Learn how to defend yourself if you want to survive.
Miles
American egos happened.
"I got conned," versus, "I was the victim of a social engineering attack."
Being a victim isn't as embarrassing as being stupid.
If you preview it using as suggested the google reader aren't you still loading that into memory?
You're loading it into Google's memory. Google is using a non-Adobe program to generate HTML.
In theory the attacker could have a Google-specific 0-day exploit that pwns Google's server (probably custom unreleased software on Linux, so VERY hard) and then ships you some evil HTML. This is damn unlikely.
I'd also be curious to know the effectiveness of these pdf attacks on linux hosts.
Linux is a bit harder to attack, especially if 64-bit. It's possible to make Linux **MUCH** harder to attack, but we haven't bothered yet.
Although not feasible for the work environment (or is it?) there are probably many users out there who now surf through virtual machines.
I think you have that backwards, but this is rare in either case. In the business environment it's possible to get site licenses, firewalls to block non-VM browsing, and even competant IT support. Note: "possible". It's very uncommon, but possible.
Let's try less crap on our machines that might be vulnerable.
I can agree for performance and cross-platform issues, but proper sandboxing solves the attack surface problem.
Imagine a web browser that starts up a fresh new virtual PC for each web site, then deletes the machine when you leave the web site. The virtual machine could even run IE 6 on Windows XP without any service packs, and the entire world allowed to run Active X shit without prompting. The virtual PC can get pwned in a fraction of a second every time, and you just don't need to care. Firewalling on the host OS can restrict the guest OS to the intended web site, so you don't need to worry about being a botnet node.
Absolutely the same story in India. Sometimes I wonder if _any_ place outside of the US really gets it. Anecdotally, even Europe seems similarly third world-ish. This is also the reason I think predictions of the US being eclipsed anytime this century are hogwash.
Yea US gets it ... that's where it is at, 14 trillion dollars in debt, quantitative easing (aka printing money) to the rescue!
There are still the same vector of attack possible. e.g. if someone signs adobe an old PDF reader.exe as trusted, TCP is vulnerable immediately.
There really is no simple answer to this. The fact that everything is networked nowadays is not helping.
But all vector of attack can be made as hard as possible.
1. The attacker socially engineers a victim, often in an overseas office, to visit a malicious website.
Anwer -Train users.
2. This website uses a browser vulnerability to load custom malware on the initial victim's machine.
Answer: minimize number of plugin, up to date browser, Put internet acces in a virualized separate part of the network
3. The malware calls out to a control server, likely identified by a dynamic DNS address.
Anser: kill those control servers!
4. The attacker escalates his privilege on the corporate Windows network, using cached or local administrator credentials.
Answer: Should not be possible. A users should not get admin right.
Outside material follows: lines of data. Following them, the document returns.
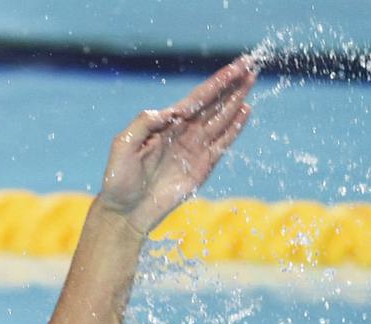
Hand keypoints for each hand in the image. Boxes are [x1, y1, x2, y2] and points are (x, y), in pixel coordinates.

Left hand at [98, 56, 255, 236]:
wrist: (125, 211)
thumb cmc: (119, 179)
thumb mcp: (122, 145)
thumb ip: (143, 124)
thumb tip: (170, 112)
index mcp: (166, 123)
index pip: (197, 97)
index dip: (217, 81)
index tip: (235, 66)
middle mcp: (183, 132)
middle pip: (213, 103)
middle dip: (231, 85)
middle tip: (250, 65)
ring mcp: (195, 149)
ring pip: (220, 119)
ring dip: (236, 100)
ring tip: (251, 80)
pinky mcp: (202, 168)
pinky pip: (222, 144)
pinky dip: (234, 128)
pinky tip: (245, 111)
5. The attacker attempts to access an Active Directory server to obtain the password database, which can be cracked onsite or offsite.
Answer: no answer possble, see 4.
6. The attacker uses cracked credentials to obtain VPN access, or creates a fake user in the VPN access server.
Answer: Check the VPN access logs AND Use second channel authorisation(token)
7. At this point, the attack varies based upon the victim. The attacker may steal administrator credentials to access production systems, obtain source code from a source repository, access data hosted at the victim, or explore Intranet sites for valuable intellectual property.'
Answer: Don't put all the eggs in one basket. A user should only be able to acces what he needs, not everything.